2. Danışmanlık hizmeti alınan başka bir şirkete, sunucuların yönetici şifrelerinin verilmesinin, aynı zamanda tüm veri trafiğinin yansısının başka bir sisteme aktarılmasının planlandığı, yani tüm verilerin tahrifata açık hale getirilmesine fırsat tanındığı doğru mu?
3. BTK üyelerinin görevlerine son verilerek kurulun fiilen lağvedilmesinin gerekçesi nedir?
4. Kurul mensubu olarak denetim sorumluluklarını yerine getiren dört BTK üyesinin isimlerini basına kim verdi? Bahsedilen ziyaretin bilgisi, henüz bizler bilmezken, medyaya nasıl sızdı? Karalama kampanyasını kim düzenledi? Rektörlük bu konuda ne yapmayı düşünüyor?

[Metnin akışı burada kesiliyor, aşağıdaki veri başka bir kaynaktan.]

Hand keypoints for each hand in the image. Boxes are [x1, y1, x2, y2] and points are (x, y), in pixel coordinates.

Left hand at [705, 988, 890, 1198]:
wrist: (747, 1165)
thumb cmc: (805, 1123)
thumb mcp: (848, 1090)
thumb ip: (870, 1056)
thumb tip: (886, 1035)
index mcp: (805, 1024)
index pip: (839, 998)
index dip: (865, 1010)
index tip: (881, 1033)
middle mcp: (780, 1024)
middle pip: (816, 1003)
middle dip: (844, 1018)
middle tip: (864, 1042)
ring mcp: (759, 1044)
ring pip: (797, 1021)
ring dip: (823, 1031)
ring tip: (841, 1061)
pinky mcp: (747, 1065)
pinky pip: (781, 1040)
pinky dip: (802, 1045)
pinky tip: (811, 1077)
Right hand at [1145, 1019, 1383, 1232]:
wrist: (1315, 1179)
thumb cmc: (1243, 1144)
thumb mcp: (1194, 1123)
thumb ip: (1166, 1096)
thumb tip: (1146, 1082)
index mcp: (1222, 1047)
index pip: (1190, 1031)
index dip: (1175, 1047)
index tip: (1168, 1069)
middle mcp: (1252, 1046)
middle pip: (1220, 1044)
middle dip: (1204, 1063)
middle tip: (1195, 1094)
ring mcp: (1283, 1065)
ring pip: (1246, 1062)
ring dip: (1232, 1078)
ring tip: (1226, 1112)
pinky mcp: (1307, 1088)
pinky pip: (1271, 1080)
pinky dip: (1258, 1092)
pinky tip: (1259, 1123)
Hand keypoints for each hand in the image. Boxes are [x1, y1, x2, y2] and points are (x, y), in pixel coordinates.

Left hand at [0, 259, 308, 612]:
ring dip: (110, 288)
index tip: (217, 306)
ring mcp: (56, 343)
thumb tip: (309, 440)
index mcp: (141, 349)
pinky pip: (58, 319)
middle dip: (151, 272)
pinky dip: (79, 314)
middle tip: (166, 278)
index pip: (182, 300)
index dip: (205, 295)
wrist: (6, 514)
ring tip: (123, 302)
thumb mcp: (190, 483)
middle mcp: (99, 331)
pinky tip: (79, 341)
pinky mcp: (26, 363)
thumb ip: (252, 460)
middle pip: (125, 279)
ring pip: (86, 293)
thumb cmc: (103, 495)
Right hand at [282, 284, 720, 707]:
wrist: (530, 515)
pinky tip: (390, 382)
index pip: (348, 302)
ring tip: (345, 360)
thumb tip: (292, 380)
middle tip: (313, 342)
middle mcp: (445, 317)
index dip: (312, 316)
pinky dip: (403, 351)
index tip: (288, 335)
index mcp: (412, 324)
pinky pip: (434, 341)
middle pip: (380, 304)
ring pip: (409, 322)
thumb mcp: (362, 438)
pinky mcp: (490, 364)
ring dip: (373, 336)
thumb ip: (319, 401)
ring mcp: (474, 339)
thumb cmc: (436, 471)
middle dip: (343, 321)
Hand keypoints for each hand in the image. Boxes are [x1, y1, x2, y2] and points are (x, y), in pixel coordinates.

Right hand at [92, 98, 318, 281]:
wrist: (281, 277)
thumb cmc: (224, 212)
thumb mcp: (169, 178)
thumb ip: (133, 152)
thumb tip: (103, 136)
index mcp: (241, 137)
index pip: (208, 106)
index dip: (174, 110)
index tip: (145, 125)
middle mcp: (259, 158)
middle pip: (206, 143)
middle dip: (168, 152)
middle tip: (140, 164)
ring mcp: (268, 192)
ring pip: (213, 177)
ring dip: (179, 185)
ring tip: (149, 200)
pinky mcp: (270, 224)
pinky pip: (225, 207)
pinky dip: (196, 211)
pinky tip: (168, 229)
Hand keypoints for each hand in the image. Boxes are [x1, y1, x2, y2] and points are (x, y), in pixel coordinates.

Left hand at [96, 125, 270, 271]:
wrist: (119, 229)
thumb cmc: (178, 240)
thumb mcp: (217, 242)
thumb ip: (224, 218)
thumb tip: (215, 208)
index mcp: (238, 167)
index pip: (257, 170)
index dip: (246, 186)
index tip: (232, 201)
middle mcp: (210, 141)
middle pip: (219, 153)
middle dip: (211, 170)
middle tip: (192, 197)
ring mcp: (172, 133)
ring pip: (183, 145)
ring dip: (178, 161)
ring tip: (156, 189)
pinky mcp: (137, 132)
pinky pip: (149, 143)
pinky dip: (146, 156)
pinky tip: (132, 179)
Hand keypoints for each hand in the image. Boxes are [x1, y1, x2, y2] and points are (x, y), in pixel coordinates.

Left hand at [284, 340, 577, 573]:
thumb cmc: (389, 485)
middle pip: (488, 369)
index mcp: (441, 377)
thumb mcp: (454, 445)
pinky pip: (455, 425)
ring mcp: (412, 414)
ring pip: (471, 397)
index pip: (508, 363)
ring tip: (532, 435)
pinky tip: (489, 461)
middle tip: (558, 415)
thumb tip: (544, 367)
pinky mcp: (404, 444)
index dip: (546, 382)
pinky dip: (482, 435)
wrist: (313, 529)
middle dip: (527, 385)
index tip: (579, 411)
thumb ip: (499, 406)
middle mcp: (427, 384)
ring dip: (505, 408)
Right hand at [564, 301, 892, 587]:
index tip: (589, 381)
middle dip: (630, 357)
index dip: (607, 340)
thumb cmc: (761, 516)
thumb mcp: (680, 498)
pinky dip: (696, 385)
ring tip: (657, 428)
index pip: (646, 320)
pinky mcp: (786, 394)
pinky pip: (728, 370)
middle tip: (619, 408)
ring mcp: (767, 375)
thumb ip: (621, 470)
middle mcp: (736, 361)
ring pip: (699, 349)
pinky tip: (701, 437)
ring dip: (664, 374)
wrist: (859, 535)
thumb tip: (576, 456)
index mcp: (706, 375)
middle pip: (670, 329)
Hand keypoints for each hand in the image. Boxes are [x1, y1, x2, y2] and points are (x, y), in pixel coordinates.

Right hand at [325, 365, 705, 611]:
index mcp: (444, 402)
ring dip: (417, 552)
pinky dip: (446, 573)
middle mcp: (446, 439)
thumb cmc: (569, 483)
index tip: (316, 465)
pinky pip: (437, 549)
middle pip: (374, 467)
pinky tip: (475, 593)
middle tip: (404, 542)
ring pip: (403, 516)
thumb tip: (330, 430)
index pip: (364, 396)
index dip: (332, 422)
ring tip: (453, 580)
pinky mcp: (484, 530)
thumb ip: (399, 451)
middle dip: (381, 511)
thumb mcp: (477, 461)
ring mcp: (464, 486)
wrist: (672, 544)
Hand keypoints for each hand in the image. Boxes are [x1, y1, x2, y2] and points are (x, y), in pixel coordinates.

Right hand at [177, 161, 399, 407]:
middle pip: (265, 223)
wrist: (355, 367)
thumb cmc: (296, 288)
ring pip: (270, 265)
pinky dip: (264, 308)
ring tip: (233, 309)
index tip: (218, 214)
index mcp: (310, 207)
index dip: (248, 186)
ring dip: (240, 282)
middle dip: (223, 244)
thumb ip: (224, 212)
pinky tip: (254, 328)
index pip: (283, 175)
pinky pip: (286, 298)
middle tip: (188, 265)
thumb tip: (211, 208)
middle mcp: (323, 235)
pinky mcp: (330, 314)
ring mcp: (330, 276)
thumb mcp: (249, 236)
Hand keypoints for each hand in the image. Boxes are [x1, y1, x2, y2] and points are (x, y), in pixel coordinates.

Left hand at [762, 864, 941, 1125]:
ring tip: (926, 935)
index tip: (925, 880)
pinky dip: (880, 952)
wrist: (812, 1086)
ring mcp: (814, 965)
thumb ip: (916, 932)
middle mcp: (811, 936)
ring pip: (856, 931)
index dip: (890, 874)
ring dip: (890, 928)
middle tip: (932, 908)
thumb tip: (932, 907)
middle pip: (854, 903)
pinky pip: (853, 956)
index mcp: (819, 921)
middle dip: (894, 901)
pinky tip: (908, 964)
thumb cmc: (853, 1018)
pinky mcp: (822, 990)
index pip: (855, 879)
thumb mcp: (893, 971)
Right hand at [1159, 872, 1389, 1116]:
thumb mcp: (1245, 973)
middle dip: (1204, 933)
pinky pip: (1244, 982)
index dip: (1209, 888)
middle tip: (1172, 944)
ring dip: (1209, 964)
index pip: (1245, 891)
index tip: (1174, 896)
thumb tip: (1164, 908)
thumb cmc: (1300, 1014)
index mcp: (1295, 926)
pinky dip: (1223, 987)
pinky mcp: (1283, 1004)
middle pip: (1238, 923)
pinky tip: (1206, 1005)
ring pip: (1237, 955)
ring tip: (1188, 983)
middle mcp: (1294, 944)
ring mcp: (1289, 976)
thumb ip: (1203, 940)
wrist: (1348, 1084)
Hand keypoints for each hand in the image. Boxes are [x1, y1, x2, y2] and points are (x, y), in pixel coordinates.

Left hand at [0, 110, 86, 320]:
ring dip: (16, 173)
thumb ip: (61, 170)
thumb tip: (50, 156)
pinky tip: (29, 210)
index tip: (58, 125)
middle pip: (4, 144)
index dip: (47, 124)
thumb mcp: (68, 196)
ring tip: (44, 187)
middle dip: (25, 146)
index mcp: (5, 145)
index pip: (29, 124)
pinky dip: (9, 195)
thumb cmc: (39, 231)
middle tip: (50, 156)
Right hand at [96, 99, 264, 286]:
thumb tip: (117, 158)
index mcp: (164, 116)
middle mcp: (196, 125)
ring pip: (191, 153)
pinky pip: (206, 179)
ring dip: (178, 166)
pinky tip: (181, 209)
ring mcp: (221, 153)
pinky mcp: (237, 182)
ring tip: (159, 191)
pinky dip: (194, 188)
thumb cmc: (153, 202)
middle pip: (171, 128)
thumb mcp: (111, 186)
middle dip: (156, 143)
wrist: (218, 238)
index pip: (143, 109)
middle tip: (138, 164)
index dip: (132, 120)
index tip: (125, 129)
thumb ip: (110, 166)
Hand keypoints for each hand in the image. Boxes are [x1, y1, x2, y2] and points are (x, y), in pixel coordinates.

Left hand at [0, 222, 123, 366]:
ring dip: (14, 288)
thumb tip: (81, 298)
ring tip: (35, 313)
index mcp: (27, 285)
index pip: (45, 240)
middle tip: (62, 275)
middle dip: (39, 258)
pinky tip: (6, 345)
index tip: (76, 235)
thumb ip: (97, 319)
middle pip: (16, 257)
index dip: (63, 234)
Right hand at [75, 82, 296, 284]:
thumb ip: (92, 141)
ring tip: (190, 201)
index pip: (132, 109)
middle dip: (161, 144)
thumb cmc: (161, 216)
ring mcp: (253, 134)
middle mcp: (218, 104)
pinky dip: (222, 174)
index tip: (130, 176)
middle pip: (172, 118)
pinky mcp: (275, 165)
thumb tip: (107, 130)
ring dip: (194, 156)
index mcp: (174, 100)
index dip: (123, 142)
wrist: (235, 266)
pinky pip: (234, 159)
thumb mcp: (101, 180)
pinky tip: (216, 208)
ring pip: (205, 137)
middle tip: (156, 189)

5. İfadelerini değiştirmeleri için Bilgi İşlem Merkezi personeline baskı ve yönlendirme yapıldığı doğru mudur?
"Boğaziçi Üniversitesi akademisyenleri olarak, sadece görevlerini layıkıyla yapmaya çalışan, Naci İnci ve kadrosu dahil tüm kurumun güvenliğini korumak için kendi kişisel güvenliklerinden feragat eden BTK üyelerinin yanında olduğumuzu belirtmek isteriz; yetkin, erdemli ve ilkeli duruşunuzla tüm akademik camia için gurur kaynağı oldunuz. Senelerdir büyük bir sorumluluk, sağduyu ve özveriyle kurumumuza hizmet veren, öğretim ve araştırma altyapımızın kusursuz şekilde işlemesini sağlayan Bilgi İşlem Merkezi personeline de teşekkürlerimizi sunarız.
"Türkiye’de özgür, özerk, demokratik ve katılımcı ilkelere dayalı bir üniversite ideali gerçekleşene kadar, Kabul Etmiyoruz, Vazgeçmiyoruz."